Erforderlicher Schritt: Wie lässt sich der folgende Text über die Schweizer Innovationsförderung im globalen Wettbewerb nach seinem letzten Satz fortführen? Schreiben Sie die Fortsetzung.

Text zur Prüfung:
- - -
Entsprechend zielt die heutige Strategie der KTI darauf ab, hauptsächlich kleinere, rasch umsetzbare Projekte zu unterstützen, die mit geringen Risiken verbunden sind. Es überwiegt ein projektorientierter wissenschaftlich-technischer Innovationsbegriff. Zu kurz kommt dabei die Innovationsentwicklung im Dienstleistungssektor. Obwohl dieser den grössten Anteil im volkswirtschaftlichen Wertschöpfungsprozess der Schweiz einnimmt, fliesst nur ein relativ kleiner Anteil der staatlichen Fördermittel dorthin. Trotzdem ist die Schweiz mit dieser Förderpolitik bis heute sehr gut gefahren, wie Spitzenpositionen unseres Landes in den verschiedenen Innovationsrankings bestätigen. Genügt diese Politik auch für die Zukunft?
Veränderungen im globalen Innovationswettbewerb
In diesem Zusammenhang relevant sind die Veränderungen im globalen Innovationswettbewerb. So fällt auf, dass sich einige osteuropäischen Länder (v.a. Polen, Tschechien, Slovakei, Ungarn) zu eigentlichen «Werkbänken» des Westens entwickelt haben. Sie wollen sich aber nicht mehr nur mit Vorleistungen für die (Auto-)Industrie zufrieden geben, sondern sind bestrebt, durch mehr Ausgaben in F+E und eigenständige Spitzenprodukte in der Wertschöpfungskette weiter nach oben zu gelangen. Auch viele andere Schwellenländer haben den Ehrgeiz, in der globalen Wertschöpfungshierarchie aufzusteigen.
- - -
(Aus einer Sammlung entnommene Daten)
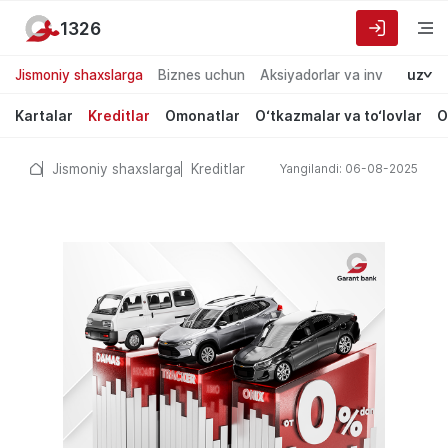
1326
Jismoniy shaxslarga
Biznes uchun
Aksiyadorlar va investorlarg
uz
Kartalar
Kreditlar
Omonatlar
O‘tkazmalar va to‘lovlar
O
Jismoniy shaxslarga
Kreditlar
Yangilandi: 06-08-2025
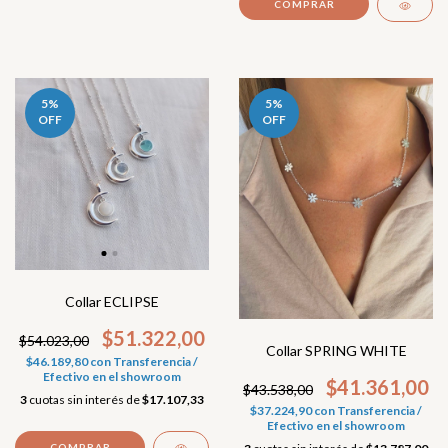
5
%
5
%
OFF
OFF
Collar ECLIPSE
$51.322,00
$54.023,00
Collar SPRING WHITE
$46.189,80
con
Transferencia /
Efectivo en el showroom
$41.361,00
$43.538,00
3
cuotas sin interés de
$17.107,33
$37.224,90
con
Transferencia /
Efectivo en el showroom
COMPRAR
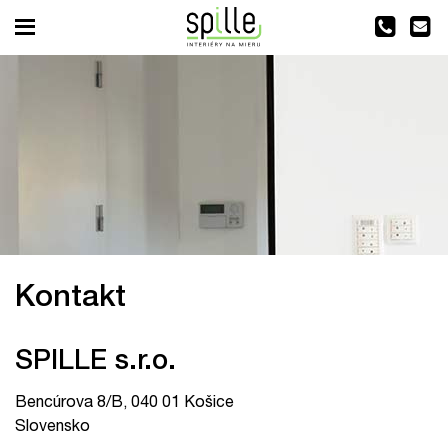
Kontakt
SPILLE s.r.o.
Bencúrova 8/B, 040 01 Košice
Slovensko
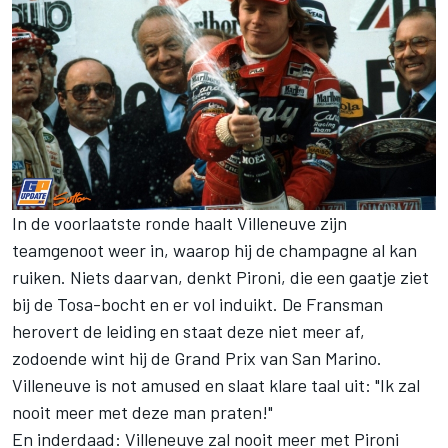
In de voorlaatste ronde haalt Villeneuve zijn
teamgenoot weer in, waarop hij de champagne al kan
ruiken. Niets daarvan, denkt Pironi, die een gaatje ziet
bij de Tosa-bocht en er vol induikt. De Fransman
herovert de leiding en staat deze niet meer af,
zodoende wint hij de Grand Prix van San Marino.
Villeneuve is not amused en slaat klare taal uit: "Ik zal
nooit meer met deze man praten!"
En inderdaad: Villeneuve zal nooit meer met Pironi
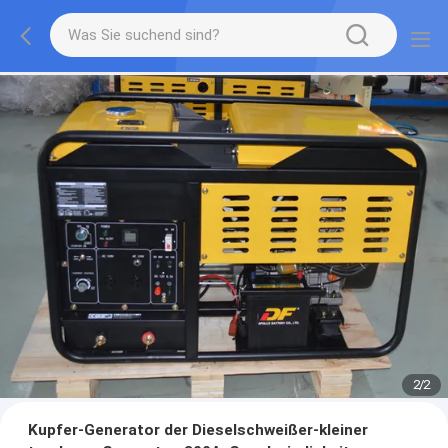
2
/
2
Kupfer-Generator der Dieselschweißer-kleiner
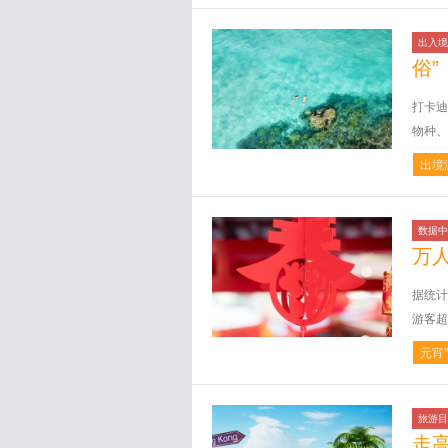
出入境
俗”
打卡迪
物种、
出境
数据中
万
据统计
游客超
元宵
旅游目
走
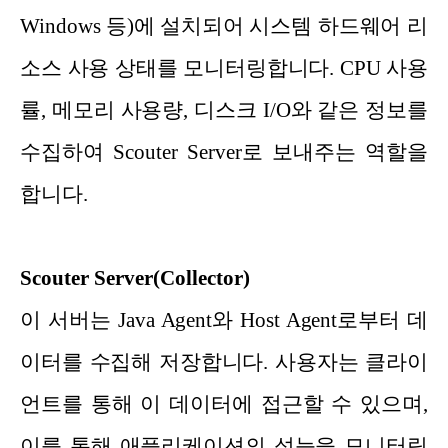
Windows 등)에 설치되어 시스템 하드웨어 리
소스 사용 상태를 모니터링합니다. CPU 사용
률, 메모리 사용량, 디스크 I/O와 같은 정보를
수집하여 Scouter Server로 보내주는 역할을
합니다.
Scouter Server(Collector)
이 서버는 Java Agent와 Host Agent로부터 데
이터를 수집해 저장합니다. 사용자는 클라이
언트를 통해 이 데이터에 접근할 수 있으며,
이를 통해 애플리케이션의 성능을 모니터링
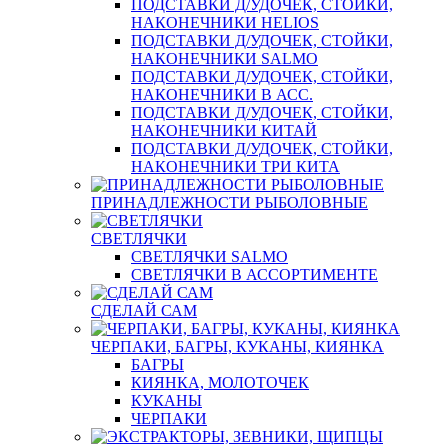
ПОДСТАВКИ Д/УДОЧЕК, СТОЙКИ,
НАКОНЕЧНИКИ HELIOS
ПОДСТАВКИ Д/УДОЧЕК, СТОЙКИ,
НАКОНЕЧНИКИ SALMO
ПОДСТАВКИ Д/УДОЧЕК, СТОЙКИ,
НАКОНЕЧНИКИ В АСС.
ПОДСТАВКИ Д/УДОЧЕК, СТОЙКИ,
НАКОНЕЧНИКИ КИТАЙ
ПОДСТАВКИ Д/УДОЧЕК, СТОЙКИ,
НАКОНЕЧНИКИ ТРИ КИТА
ПРИНАДЛЕЖНОСТИ РЫБОЛОВНЫЕ
СВЕТЛЯЧКИ
СВЕТЛЯЧКИ SALMO
СВЕТЛЯЧКИ В АССОРТИМЕНТЕ
СДЕЛАЙ САМ
ЧЕРПАКИ, БАГРЫ, КУКАНЫ, КИЯНКА
БАГРЫ
КИЯНКА, МОЛОТОЧЕК
КУКАНЫ
ЧЕРПАКИ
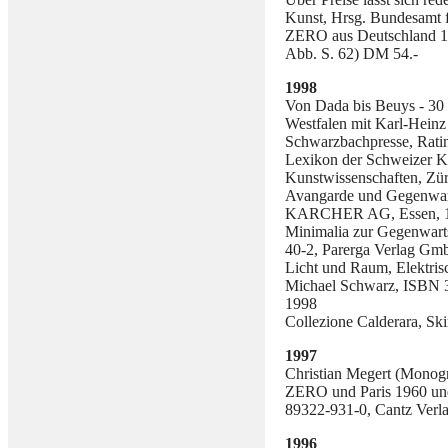
Kunst, Hrsg. Bundesamt fü
ZERO aus Deutschland 19
Abb. S. 62) DM 54.-
1998
Von Dada bis Beuys - 30 
Westfalen mit Karl-Heinz
Schwarzbachpresse, Rati
Lexikon der Schweizer Ku
Kunstwissenschaften, Zür
Avangarde und Gegenwa
KARCHER AG, Essen, 
Minimalia zur Gegenwart
40-2, Parerga Verlag Gm
Licht und Raum, Elektrisc
Michael Schwarz, ISBN 3
1998
Collezione Calderara, Ski
1997
Christian Megert (Monogr
ZERO und Paris 1960 und
89322-931-0, Cantz Verl
1996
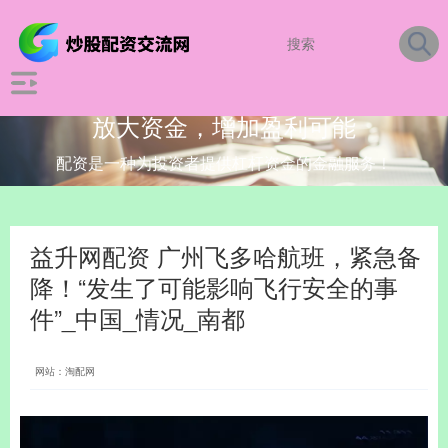
放大资金，增加盈利可能
配资是一种为投资者提供杠杆资金的金融服务！
益升网配资 广州飞多哈航班，紧急备
降！“发生了可能影响飞行安全的事
件”_中国_情况_南都
网站：淘配网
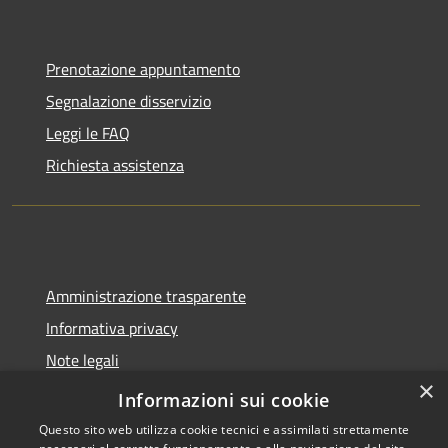
Prenotazione appuntamento
Segnalazione disservizio
Leggi le FAQ
Richiesta assistenza
Amministrazione trasparente
Informativa privacy
Note legali
×
Dichiarazione di accessibilità
Informazioni sui cookie
Questo sito web utilizza cookie tecnici e assimilati strettamente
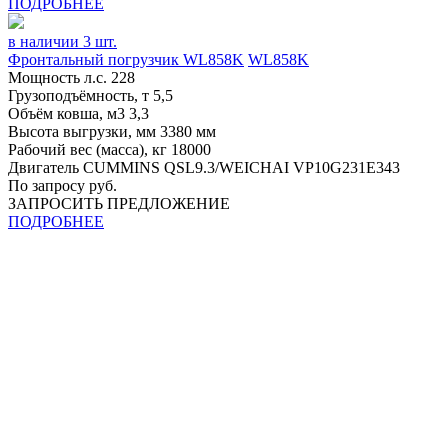
ПОДРОБНЕЕ
в наличии 3 шт.
Фронтальный погрузчик WL858K
WL858K
Мощность л.с.
228
Грузоподъёмность, т
5,5
Объём ковша, м3
3,3
Высота выгрузки, мм
3380 мм
Рабочий вес (масса), кг
18000
Двигатель
CUMMINS QSL9.3/WEICHAI VP10G231E343
По запросу руб.
ЗАПРОСИТЬ ПРЕДЛОЖЕНИЕ
ПОДРОБНЕЕ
- - -
Schriftliche Antwort:
Auch in der kürzlich veröffentlichten «Global Innovation 1000»-Studie über die 1000 innovationsstärksten Unternehmen der Welt von PwC/Strategy & Inc. (früher Booz & Company) geben die Firmen an, sie würden ihre F+E- Ausgaben immer mehr von inkrementellen zu potenziell durchbrechenden Innovationen verschieben.
F+E-Gutschriften als möglicher Reformansatz
Mit diesen Fragen hat sich Avenir Suisse bereits 2013 in seinem Diskussionspapier zur Gesundheit des Schweizer Innovationssystems beschäftigt. Dabei wird erstens festgestellt, dass die Schweiz ihre Spitzenposition bei internationalen Innovationsrankings in erster Linie dem Gesundheitssektor im weitesten Sinn verdankt. Zweitens wird ein Mangel an bahnbrechenden, sogenannten disruptiven Innovationsprojekten, die technologische Durchbrüche schaffen und in völlig neue Bereiche vorstossen, diagnostiziert. Schliesslich wird davor gewarnt, sich allzu stark auf die Spitzenposition in den vergangenheitsorientierten Innovationsrankings zu verlassen, weil dies leicht zu einer trügerischen Selbstsicherheit und Selbstgefälligkeit führen kann.
Als Lösung hat Avenir Suisse damals vorgeschlagen, F+E-Gutschriften einzuführen. Dadurch würde den Unternehmen für F+E-Ausgaben eine Abzugsfähigkeit von z. B. 130% eingeräumt, wodurch die durchschnittliche effektive Steuerlast stark gesenkt werden könnte. Gleichzeitig würde damit ein wirksamer Anreiz für Innovationen auf breiter Basis geschaffen. Diese indirekte Förderpolitik liesse sich wegen der positiven externen Effekte ordnungspolitisch nicht nur gut begründen, sondern sie setzt auch keine Unternehmensgewinne voraus wie etwa bei den zur Zeit viel diskutierten Patent- oder Lizenzboxen. Gleichzeitig könnte damit die KTI entlastet werden und sich vermehrt auf risikoreichere, grössere Innovtionsprojekte konzentrieren, die durchschlagende Technologiesprünge und Innovationen versprechen.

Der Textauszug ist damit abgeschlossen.